Director and star Fiennes plays the great man as oh-so-complicated, at once mesmerizing and charismatic, while also disturbingly predatory in his pursuit of Nelly, the daughter of an old friend (Kristin Scott Thomas). Jones, who deserves more recognition for a budding career of strong work in films from Like Crazy to Hysteria, is deeply affecting as a girl overwhelmed by Dickens's affections (and to some degree, his money). Whether she truly loves him is debatable, but it's clear from the older Nelly's flashbacks that she cannot shake his claim on her.

What sets The Invisible Woman apart is that it doesn't let the lovers off the hook. By far the most sympathetic character is Catherine (Joanna Scanlan), Dickens's wife and his children's mother. The poor lady can't match her husband's intellect or Nelly's beauty, but the quiet dignity with which she bears his ever more cruel desertion is wrenching. This is a literary scandal that dares to remind us of the very real pain it caused.



But Skip This:

The Truth About Emanuel
The French would call The Truth About Emanuel a folies à deux between motherless teen Emanuel (Kaya Scodelario) and young mother Linda (Jessica Biel), each trying to fill their bottomless need with the other. I'm here to tell you the movie is just cray-cray but doesn't have the boldness of spirit to run with it.

Emanuel opens the film by telling us she killed her mother. The truth is, her mom died in childbirth and Emanuel is a drama queen. The high-school senior is also well versed in snark and melancholy, dragging her sweet dad (Alfred Molina) and practically perfect stepmom (Frances O'Connor) down with every bitter comment. But when Linda moves in next door with her baby, Chloe, Emanuel perks up, frequently visiting the single mom, babysitting and helping around the house.
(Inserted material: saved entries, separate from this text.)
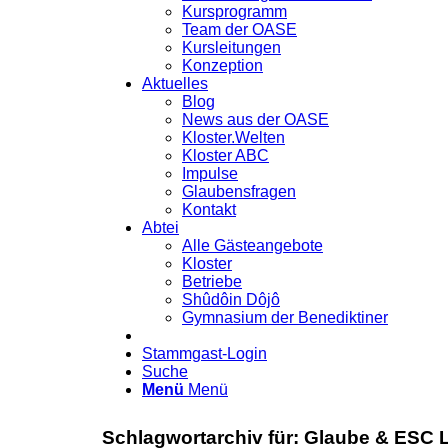
Kursprogramm
Team der OASE
Kursleitungen
Konzeption
Aktuelles
Blog
News aus der OASE
Kloster.Welten
Kloster ABC
Impulse
Glaubensfragen
Kontakt
Abtei
Alle Gästeangebote
Kloster
Betriebe
Shûdôin Dôjô
Gymnasium der Benediktiner
Stammgast-Login
Suche
Menü
Menü
Schlagwortarchiv für:
Glaube & ESC L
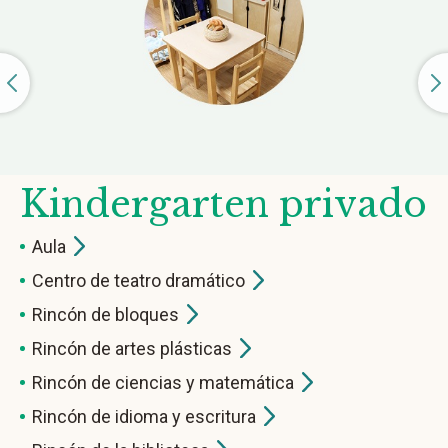
Kindergarten privado
Aula
Centro de teatro
dramático
Rincón de
bloques
Rincón de artes
plásticas
Rincón de ciencias y
matemática
Rincón de idioma y
escritura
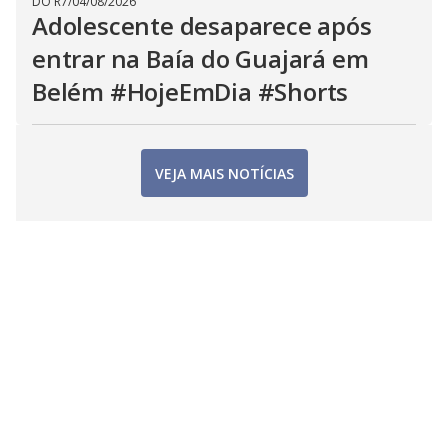
DO R7
/
04/08/2026
Adolescente desaparece após
entrar na Baía do Guajará em
Belém #HojeEmDia #Shorts
VEJA MAIS NOTÍCIAS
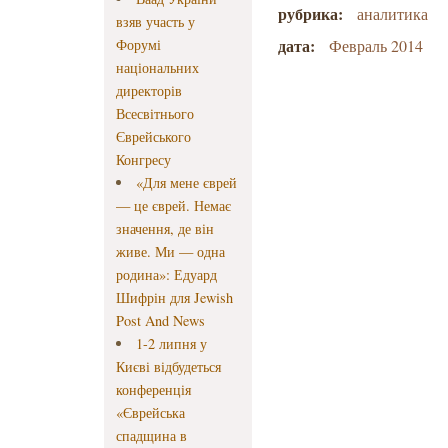
рубрика:
аналитика
взяв участь у
дата:
Форумі
Февраль 2014
національних
директорів
Всесвітнього
Єврейського
Конгресу
«Для мене єврей
— це єврей. Немає
значення, де він
живе. Ми — одна
родина»: Едуард
Шифрін для Jewish
Post And News
1-2 липня у
Києві відбудеться
конференція
«Єврейська
спадщина в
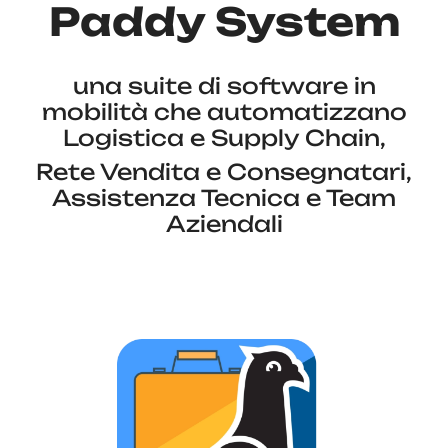
Paddy System
una suite di software in
mobilità che automatizzano
Logistica e Supply Chain,
Rete Vendita e Consegnatari,
Assistenza Tecnica e Team
Aziendali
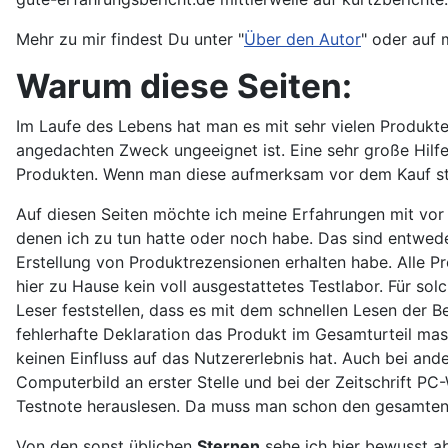
Mehr zu mir findest Du unter "
Über den Autor
" oder auf
Warum diese Seiten:
Im Laufe des Lebens hat man es mit sehr vielen Produkten
angedachten Zweck ungeeignet ist. Eine sehr große Hilfe
Produkten. Wenn man diese aufmerksam vor dem Kauf st
Auf diesen Seiten möchte ich meine Erfahrungen mit vor
denen ich zu tun hatte oder noch habe. Das sind entwede
Erstellung von Produktrezensionen erhalten habe. Alle 
hier zu Hause kein voll ausgestattetes Testlabor. Für so
Leser feststellen, dass es mit dem schnellen Lesen der 
fehlerhafte Deklaration das Produkt im Gesamturteil mas
keinen Einfluss auf das Nutzererlebnis hat. Auch bei ande
Computerbild an erster Stelle und bei der Zeitschrift P
Testnote herauslesen. Da muss man schon den gesamten A
Von den sonst üblichen
Sternen
sehe ich hier bewusst ab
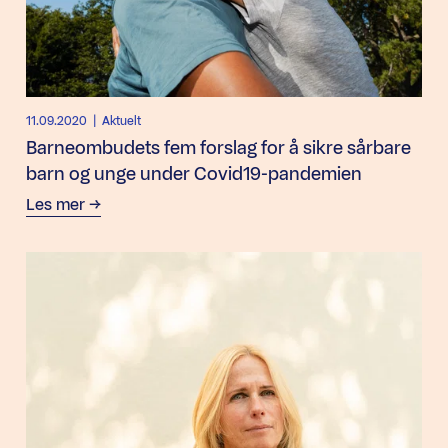
11.09.2020
| Aktuelt
Barneombudets fem forslag for å sikre sårbare
barn og unge under Covid19-pandemien
Les mer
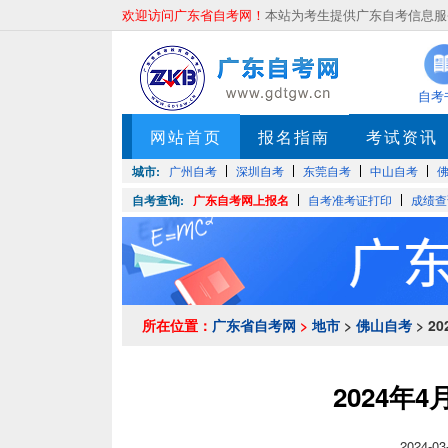
欢迎访问广东省自考网！
本站为考生提供广东自考信息服务
自考
网站首页
报名指南
考试资讯
城市:
广州自考
深圳自考
东莞自考
中山自考
自考查询:
广东自考网上报名
自考准考证打印
成绩查
所在位置：
广东省自考网
>
地市
>
佛山自考
> 2
2024年
2024-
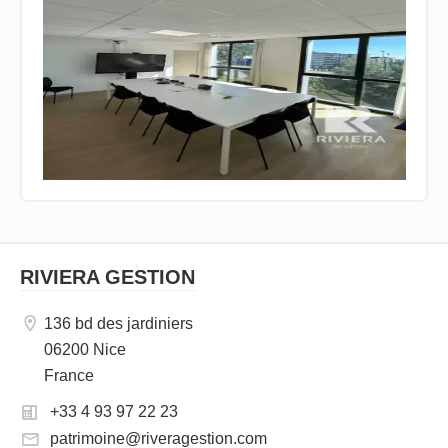
RIVIERA GESTION
136 bd des jardiniers
06200 Nice
France
+33 4 93 97 22 23
patrimoine@riveragestion.com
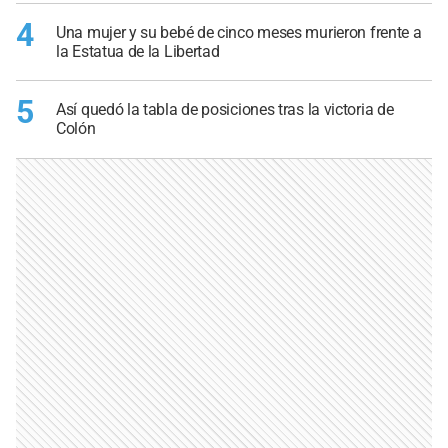
4
Una mujer y su bebé de cinco meses murieron frente a
la Estatua de la Libertad
5
Así quedó la tabla de posiciones tras la victoria de
Colón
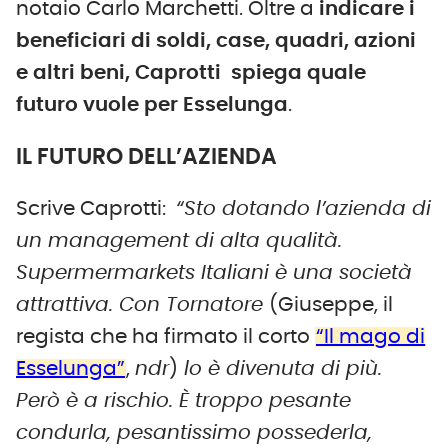
notaio Carlo Marchetti. Oltre a
indicare i
beneficiari di soldi, case, quadri, azioni
e altri beni, Caprotti spiega quale
futuro vuole per Esselunga
.
IL FUTURO DELL’AZIENDA
Scrive Caprotti:
“Sto dotando l’azienda di
un management di alta qualità.
Supermermarkets Italiani è una società
attrattiva. Con Tornatore
(Giuseppe, il
regista che ha firmato il corto
“Il mago di
Esselunga”
,
ndr
)
lo è divenuta di più.
Però è a rischio. È troppo pesante
condurla, pesantissimo possederla,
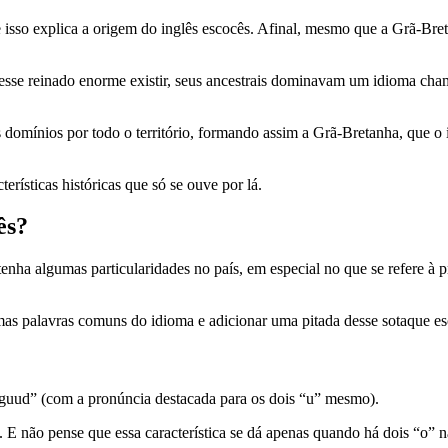
e isso explica a origem do inglês escocês. Afinal, mesmo que a Grã-Bret
sse reinado enorme existir, seus ancestrais dominavam um idioma chama
 domínios por todo o território, formando assim a Grã-Bretanha, que o i
erísticas históricas que só se ouve por lá.
ês?
antenha algumas particularidades no país, em especial no que se refere 
mas palavras comuns do idioma e adicionar uma pitada desse sotaque es
“guud” (com a pronúncia destacada para os dois “u” mesmo).
E não pense que essa característica se dá apenas quando há dois “o” n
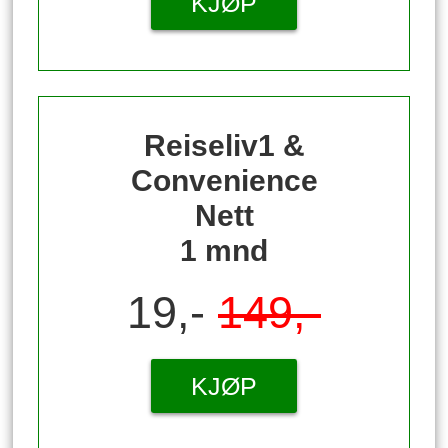
KJØP
Reiseliv1 &
Convenience
Nett
1 mnd
19,-
149,-
KJØP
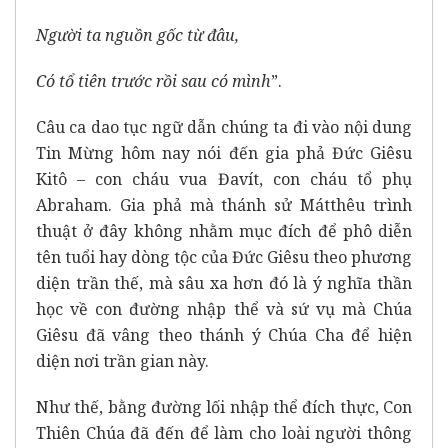
Người ta nguồn gốc từ đâu,
Có tổ tiên trước rồi sau có mình
”.
Câu ca dao tục ngữ dẫn chúng ta đi vào nội dung
Tin Mừng hôm nay nói đến gia phả Đức Giêsu
Kitô – con cháu vua Đavít, con cháu tổ phụ
Abraham. Gia phả mà thánh sử Mátthêu trình
thuật ở đây không nhằm mục đích để phô diễn
tên tuổi hay dòng tộc của Đức Giêsu theo phương
diện trần thế, mà sâu xa hơn đó là ý nghĩa thần
học về con đường nhập thể và sứ vụ mà Chúa
Giêsu đã vâng theo thánh ý Chúa Cha để hiện
diện nơi trần gian này.
Như thế, bằng đường lối nhập thể đích thực, Con
Thiên Chúa đã đến để làm cho loài người thông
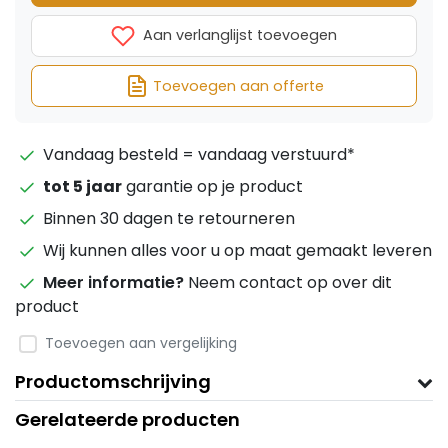
Aan verlanglijst toevoegen
Toevoegen aan offerte
Vandaag besteld = vandaag verstuurd*
tot 5 jaar
garantie op je product
Binnen 30 dagen te retourneren
Wij kunnen alles voor u op maat gemaakt leveren
Meer informatie?
Neem contact op over dit
product
Toevoegen aan vergelijking
Productomschrijving
Gerelateerde producten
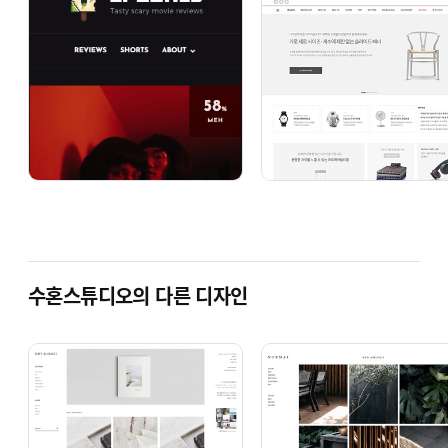
수혼스튜디오의 다른 디자인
Then the crazy starts. I won't spoil it by telling you what the twisted deal is between Linda and Emanuel, but it's worthy of a spit-take. Scoledario is quite believable in the midst of the madness, jealously guarding her secret with Linda. Biel is nearly as strong, playing up Linda's psychosis until the dramatic finale. Everyone, in fact, takes themselves awfully seriously, and that's the problem. Like August: Osage County, Emanuel needs to embrace its campiness and be the nutty psychological horror film it truly is, instead of settling for a wan, forgettable drama with a freaky twist.